Lau. Not in your Silvianetta! my Love has a nice Appetite,
And must be fed with high uncommon Delicates.
I have a Mistress, Sir, of Quality;
Fair, as Imagination paints young Angels;
Wanton and gay, as was the first Corinna,
That charm’d our best of Poets;
Young as the Spring, and chearful as the Birds
That welcome in the Day;
Witty, as Fancy makes the Revelling Gods,
And equally as bounteous when she blesses.
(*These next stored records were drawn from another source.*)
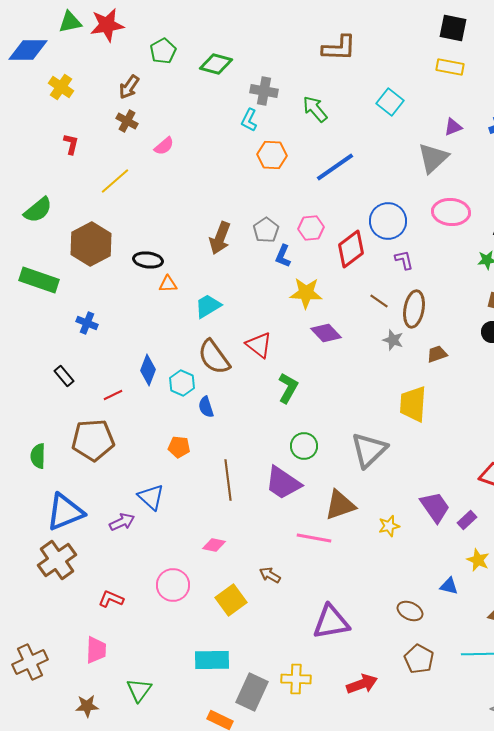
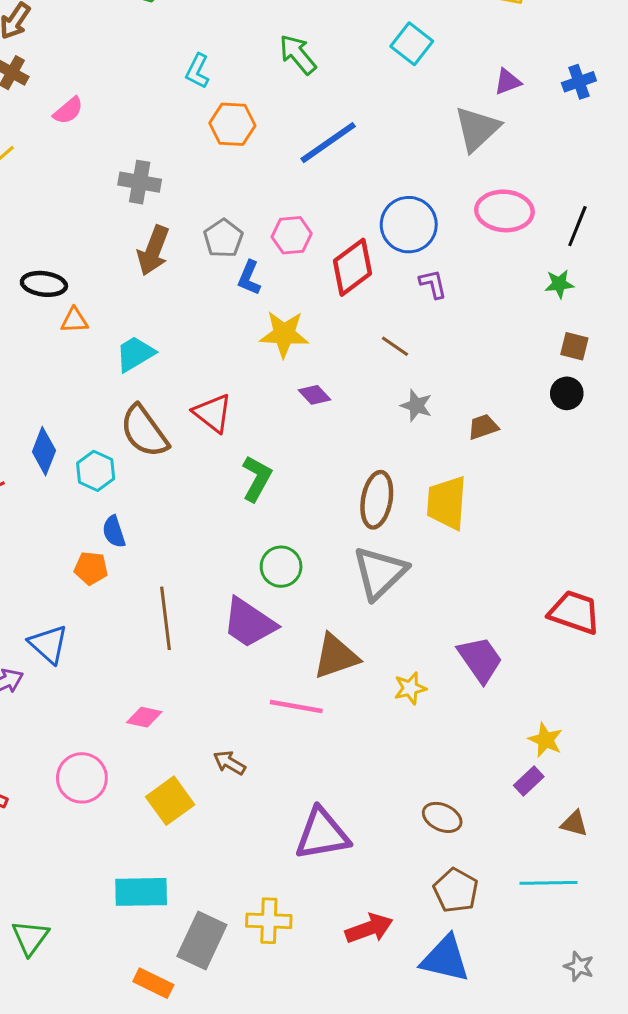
gray cross: (264, 91) -> (140, 182), moved
brown ellipse: (414, 309) -> (377, 500), moved
purple diamond: (326, 333) -> (314, 395), size x0.7
blue semicircle: (206, 407) -> (114, 532), moved
purple rectangle: (467, 520) -> (529, 781), moved
blue triangle: (449, 586) -> (445, 959), moved, size x1.8

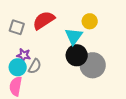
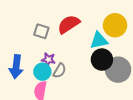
yellow circle: (90, 21) -> (115, 25), size x1.5
cyan triangle: (74, 36) -> (99, 40), turned 42

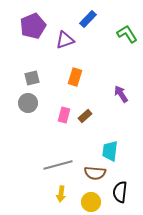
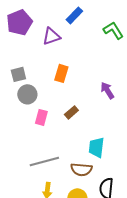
gray circle: (28, 103) -> (27, 94), moved
pink rectangle: (64, 115) -> (41, 117), moved

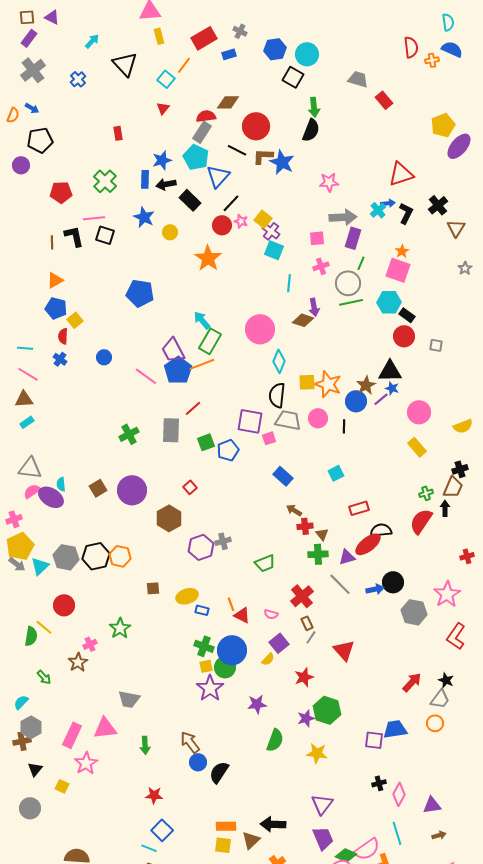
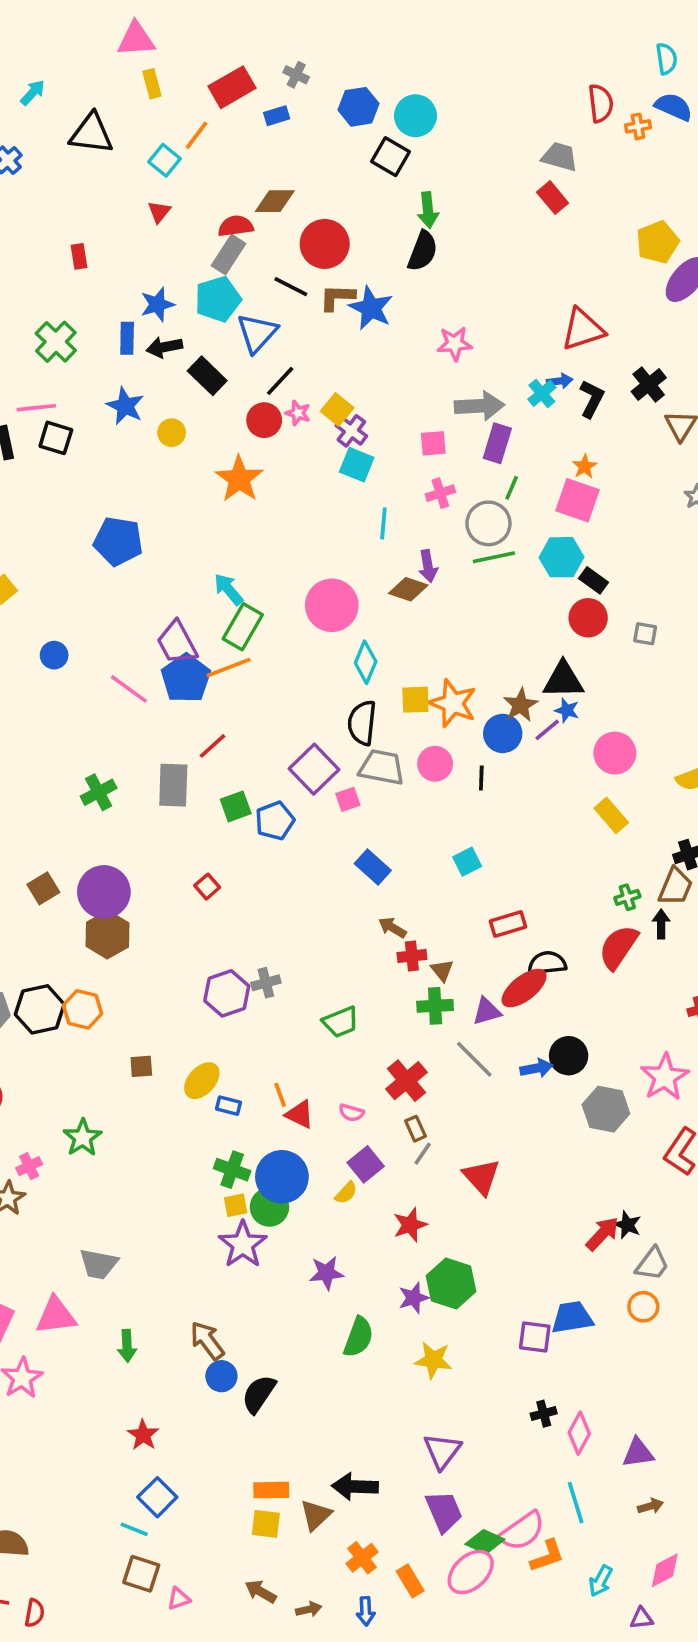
black triangle: (125, 64) -> (91, 134), turned -40
gray trapezoid: (358, 79) -> (560, 157), moved
cyan pentagon: (196, 157) -> (218, 299), turned 30
purple square: (250, 421) -> (314, 769), turned 36
brown hexagon: (169, 518) -> (107, 935), moved
yellow ellipse: (187, 596) -> (202, 1081), turned -30
black star: (446, 680) -> (627, 1225), moved
red star: (154, 795) -> (143, 1435), turned 30

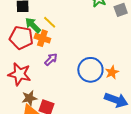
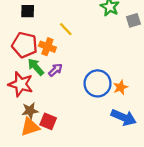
yellow line: (50, 22) -> (66, 29), moved
green arrow: (33, 25) -> (36, 67), moved

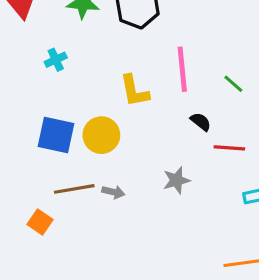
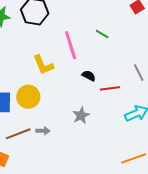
green line: (233, 84) -> (102, 34), moved

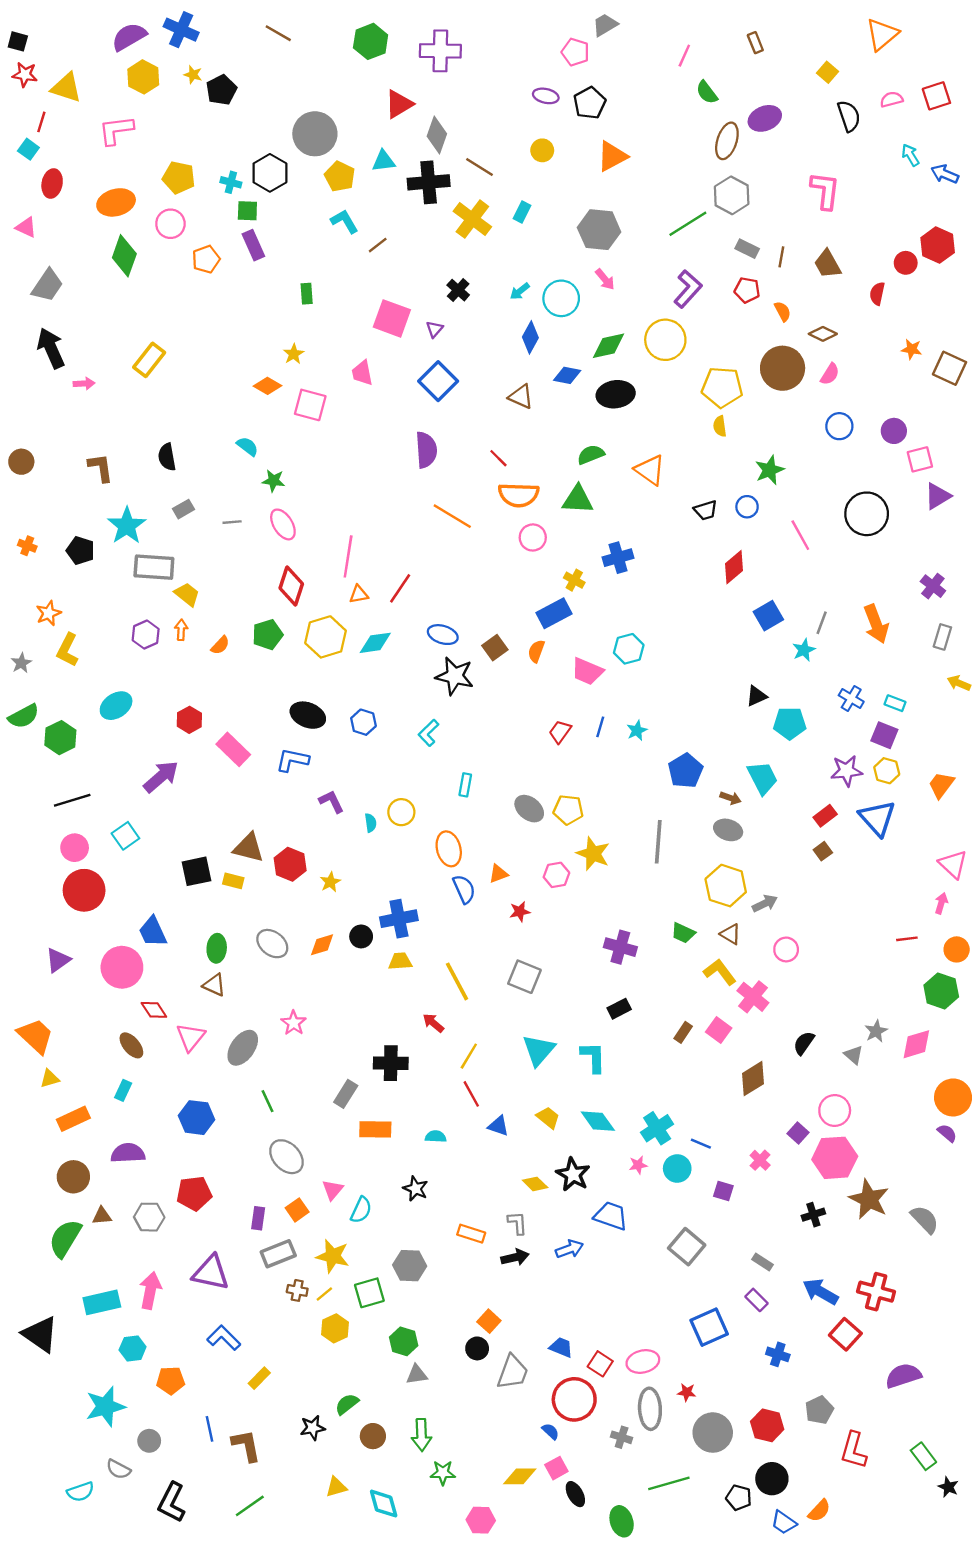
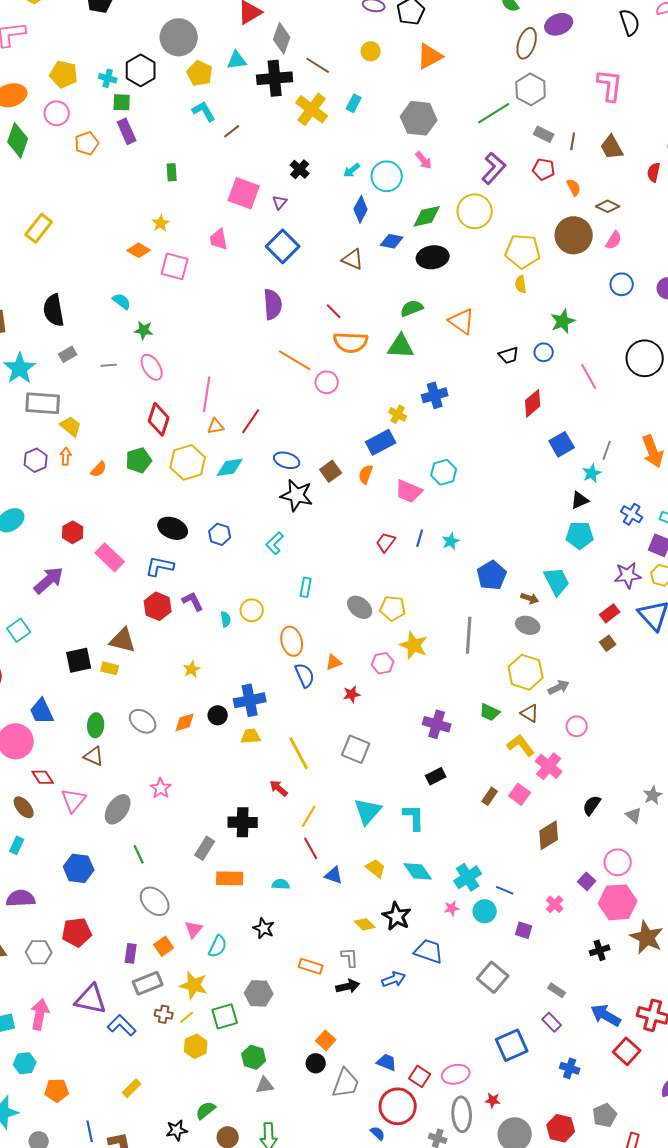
black semicircle: (167, 457) -> (54, 310), size x1.4
pink circle: (533, 537) -> (327, 382), moved
black triangle: (757, 696) -> (580, 500), moved
red hexagon: (290, 864) -> (158, 606), moved
blue L-shape: (224, 1338) -> (122, 1025), moved

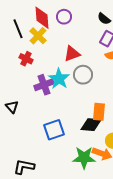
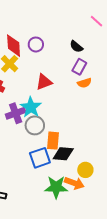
gray circle: (83, 75) -> (35, 125), moved
orange rectangle: (99, 112) -> (53, 141), moved
blue square: (54, 130) -> (40, 158), moved

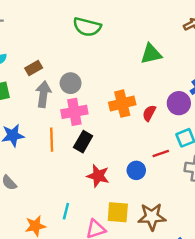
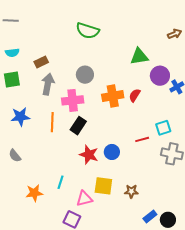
gray circle: (71, 83) -> (85, 75), moved
purple circle: (179, 103) -> (160, 76), moved
red semicircle: (149, 113) -> (135, 95), moved
blue circle: (136, 170) -> (112, 152), moved
brown star: (152, 217) -> (131, 191), size x0.6

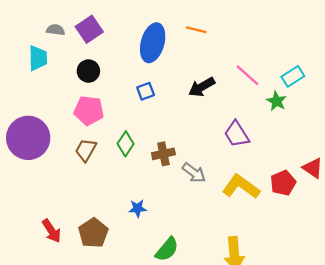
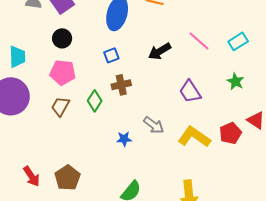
cyan trapezoid: (38, 58) -> (17, 57), moved
green star: (277, 101) -> (235, 81), moved
brown cross: (163, 154) -> (121, 85), moved
blue star: (138, 208) -> (124, 139), moved

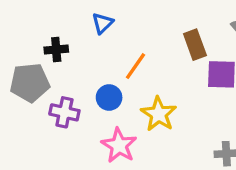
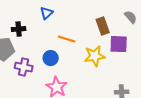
orange line: (135, 66) -> (67, 39), turned 72
yellow star: (159, 114) -> (95, 56), moved, turned 30

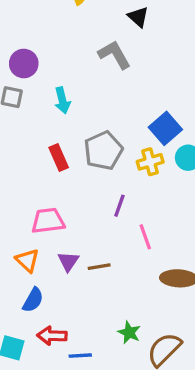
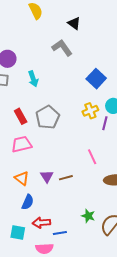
blue square: (165, 128) -> (96, 79), moved
gray pentagon: (103, 151) -> (48, 117), moved
red rectangle: (59, 158) -> (21, 116), moved
purple line: (119, 206) -> (105, 123), moved
pink trapezoid: (48, 221) -> (22, 144), moved

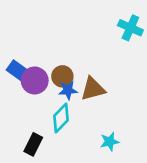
Gal. Ah, for a fine young Whore with all these Charms! but that same Quality allays the Joy: there’s such a damn’d ado with the Obligation, that half the Pleasure’s lost in Ceremony. —Here for a thousand Crowns I reign alone, Revel all day in Love without controul. —But come to our business, I have given order for Musick, Dark Lanthorns, and Pistols.

[This while Fil., stands studying.

Fil. Death, if it shou’d not be Marcella now! [Pausing aside.

Gal. Prithee no more considering,—resolve, and let’s about it.

Fil. I wou’d not tempt my Heart again! for Love,
What e’er it may be in another’s Breast,
In mine ‘twill turn to a religious Fire;
And so to burn for her, a common Mistress,
Wou’d be an Infamy below her Practice.

Gal. Oh, if that be all, doubt not, Harry, but an Hour’s Conversation with Euphemia will convert it to as leud a flame, as a Man wou’d wish.

Lau. What a coil’s here about a Curtezan! what ado to persuade a Man to a Blessing all Rome is languishing for in vain!—Come, Sir, we must deal with him, as Physicians do with peevish Children, force him to take what will cure him.

Fil. And like those damn’d Physicians, kill me for want of method: no, I know my own Distemper best, and your Applications will make me mad.

Gal. Pox on’t, that one cannot love a Woman like a Man, but one must love like an Ass.